Return the line that has "thumb cmc: (137, 116)" and all lines below it through the last, exactly as they stand; omit pictures.

═════ INPUT DATA

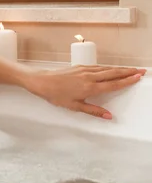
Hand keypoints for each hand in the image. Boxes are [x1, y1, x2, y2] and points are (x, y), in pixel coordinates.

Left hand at [28, 66, 145, 118]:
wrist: (42, 81)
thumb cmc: (56, 95)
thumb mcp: (74, 106)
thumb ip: (93, 111)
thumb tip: (109, 116)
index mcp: (90, 87)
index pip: (113, 84)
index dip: (127, 81)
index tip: (138, 78)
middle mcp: (89, 77)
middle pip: (113, 73)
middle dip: (128, 72)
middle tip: (142, 71)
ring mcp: (84, 70)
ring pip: (106, 68)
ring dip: (120, 68)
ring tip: (131, 69)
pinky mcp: (79, 67)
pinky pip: (98, 66)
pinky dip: (108, 67)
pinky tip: (112, 68)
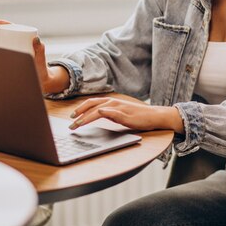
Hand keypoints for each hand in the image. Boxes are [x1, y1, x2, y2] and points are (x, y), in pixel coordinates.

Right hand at [0, 19, 69, 93]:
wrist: (39, 80)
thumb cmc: (40, 67)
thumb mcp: (40, 57)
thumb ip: (40, 48)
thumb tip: (36, 38)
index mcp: (24, 39)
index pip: (12, 28)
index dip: (3, 23)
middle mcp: (16, 44)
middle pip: (2, 35)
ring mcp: (11, 51)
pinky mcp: (7, 60)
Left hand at [68, 97, 183, 132]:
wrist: (154, 116)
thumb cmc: (137, 116)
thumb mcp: (119, 115)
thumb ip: (108, 114)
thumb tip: (96, 115)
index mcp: (111, 102)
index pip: (91, 103)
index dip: (80, 109)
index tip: (72, 116)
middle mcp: (113, 102)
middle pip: (91, 105)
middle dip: (79, 113)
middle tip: (70, 122)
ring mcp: (119, 108)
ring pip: (98, 109)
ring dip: (86, 116)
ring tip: (78, 123)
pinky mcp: (126, 115)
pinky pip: (113, 112)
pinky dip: (105, 112)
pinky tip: (98, 113)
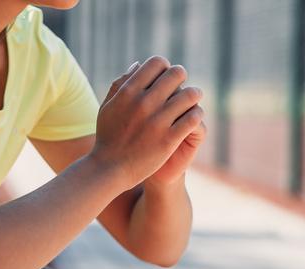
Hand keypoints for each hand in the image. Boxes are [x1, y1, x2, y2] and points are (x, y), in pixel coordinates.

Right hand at [89, 56, 204, 188]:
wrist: (109, 169)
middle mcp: (143, 103)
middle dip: (181, 78)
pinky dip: (196, 114)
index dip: (164, 67)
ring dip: (194, 95)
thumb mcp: (107, 107)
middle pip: (176, 74)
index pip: (157, 63)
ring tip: (193, 99)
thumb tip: (138, 64)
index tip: (166, 76)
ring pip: (190, 95)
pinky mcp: (168, 139)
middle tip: (182, 86)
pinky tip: (193, 117)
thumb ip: (120, 84)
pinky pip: (193, 117)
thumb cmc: (108, 137)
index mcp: (128, 92)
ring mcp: (157, 121)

══════════

== OUTPUT BELOW ==
thumb cmc: (137, 116)
thumb mcp: (119, 115)
thumb ip: (108, 114)
thumb tip: (96, 115)
index mcp: (111, 102)
index pip: (91, 103)
index dip: (80, 109)
index tip: (72, 116)
middle mcp: (113, 102)
middle pip: (91, 105)
middle dip: (79, 113)
middle tip: (70, 122)
ring mcp: (119, 108)
ring pip: (98, 109)
ring dip: (86, 116)
ring tip: (78, 123)
pinky mcp: (126, 115)
pinky pip: (113, 112)
pinky dip: (105, 112)
pinky tip: (98, 113)
Hand keypoints for each hand in the image. Boxes are [x1, y1, x2, y2] and points are (x, y), in pixel coordinates.

Right hand at [89, 56, 204, 188]:
wrist: (109, 169)
middle mcp: (143, 103)
middle dip: (181, 78)
pinky dip: (196, 114)
index dip: (164, 67)
ring dip: (194, 95)
thumb mcp: (107, 107)
middle pip: (176, 74)
index pip: (157, 63)
ring tip: (193, 99)
thumb tip: (138, 64)
index tip: (166, 76)
ring pip: (190, 95)
pinky mcp: (168, 139)
middle tip: (182, 86)
pinky tip: (193, 117)
thumb ip: (120, 84)
pinky pip: (193, 117)
thumb cmc: (108, 137)
index mcp: (128, 92)
ring mcp: (157, 121)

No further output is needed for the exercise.